TASK DIRECTIONS → Extract every entry word for word.

[Saved entries]
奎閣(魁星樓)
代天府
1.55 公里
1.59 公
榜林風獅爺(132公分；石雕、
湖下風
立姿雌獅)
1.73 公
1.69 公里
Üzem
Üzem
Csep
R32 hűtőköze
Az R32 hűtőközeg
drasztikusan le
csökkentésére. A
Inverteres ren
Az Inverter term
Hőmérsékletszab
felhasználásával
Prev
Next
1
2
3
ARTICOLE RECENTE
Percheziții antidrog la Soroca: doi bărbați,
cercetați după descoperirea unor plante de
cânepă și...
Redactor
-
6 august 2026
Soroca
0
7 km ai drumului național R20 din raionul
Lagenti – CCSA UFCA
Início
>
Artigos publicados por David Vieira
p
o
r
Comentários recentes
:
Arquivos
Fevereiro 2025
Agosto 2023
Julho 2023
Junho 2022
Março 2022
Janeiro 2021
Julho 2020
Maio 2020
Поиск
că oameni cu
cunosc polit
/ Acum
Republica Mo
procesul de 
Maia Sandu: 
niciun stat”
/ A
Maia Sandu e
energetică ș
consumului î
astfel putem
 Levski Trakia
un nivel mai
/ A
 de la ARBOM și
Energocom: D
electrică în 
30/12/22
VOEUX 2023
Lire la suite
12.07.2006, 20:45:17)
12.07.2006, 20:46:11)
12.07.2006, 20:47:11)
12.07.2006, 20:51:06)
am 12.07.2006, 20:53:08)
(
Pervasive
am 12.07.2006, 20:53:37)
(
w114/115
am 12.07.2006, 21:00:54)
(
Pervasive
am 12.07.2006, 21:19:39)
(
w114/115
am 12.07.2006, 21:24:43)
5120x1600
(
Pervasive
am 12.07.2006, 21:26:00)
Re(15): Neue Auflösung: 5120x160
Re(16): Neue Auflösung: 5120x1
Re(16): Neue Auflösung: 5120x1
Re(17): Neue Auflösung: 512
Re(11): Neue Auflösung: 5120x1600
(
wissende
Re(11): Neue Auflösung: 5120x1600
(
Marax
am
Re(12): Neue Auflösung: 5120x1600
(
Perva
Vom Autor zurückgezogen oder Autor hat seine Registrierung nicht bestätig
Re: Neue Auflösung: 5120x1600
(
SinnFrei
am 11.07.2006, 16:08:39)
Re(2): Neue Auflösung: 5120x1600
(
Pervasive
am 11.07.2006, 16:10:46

ANSWER FOR THIS EXERCISE →
奎閣(魁星樓)
代天府
1.55 公里
1.59 公
榜林風獅爺(132公分；石雕、
湖下風
立姿雌獅)
1.73 公
1.69 公里
Üzem
Üzem
Csep
R32 hűtőköze
Az R32 hűtőközeg
drasztikusan le
csökkentésére. A
Inverteres ren
Az Inverter term
Hőmérsékletszab
felhasználásával
Prev
Next
1
2
3
ARTICOLE RECENTE
Percheziții antidrog la Soroca: doi bărbați,
cercetați după descoperirea unor plante de
cânepă și...
Redactor
-
6 august 2026
Soroca
0
7 km ai drumului național R20 din raionul
Lagenti – CCSA UFCA
Início
>
Artigos publicados por David Vieira
p
o
r
Comentários recentes
:
Arquivos
Fevereiro 2025
Agosto 2023
Julho 2023
Junho 2022
Março 2022
Janeiro 2021
Julho 2020
Maio 2020
Поиск
că oameni cu
cunosc polit
/ Acum
Republica Mo
procesul de 
Maia Sandu: 
niciun stat”
/ A
Maia Sandu e
energetică ș
consumului î
astfel putem
 Levski Trakia
un nivel mai
/ A
 de la ARBOM și
Energocom: D
electrică în 
30/12/22
VOEUX 2023
Lire la suite
12.07.2006, 20:45:17)
12.07.2006, 20:46:11)
12.07.2006, 20:47:11)
12.07.2006, 20:51:06)
am 12.07.2006, 20:53:08)
(
Pervasive
am 12.07.2006, 20:53:37)
(
w114/115
am 12.07.2006, 21:00:54)
(
Pervasive
am 12.07.2006, 21:19:39)
(
w114/115
am 12.07.2006, 21:24:43)
5120x1600
(
Pervasive
am 12.07.2006, 21:26:00)
Re(15): Neue Auflösung: 5120x160
Re(16): Neue Auflösung: 5120x1
Re(16): Neue Auflösung: 5120x1
Re(17): Neue Auflösung: 512
Re(11): Neue Auflösung: 5120x1600
(
wissende
Re(11): Neue Auflösung: 5120x1600
(
Marax
am
Re(12): Neue Auflösung: 5120x1600
(
Perva
Vom Autor zurückgezogen oder Autor hat seine Registrierung nicht bestätig
Re: Neue Auflösung: 5120x1600
(
SinnFrei
am 11.07.2006, 16:08:39)
Re(2): Neue Auflösung: 5120x1600
(
Pervasive
am 11.07.2006, 16:10:46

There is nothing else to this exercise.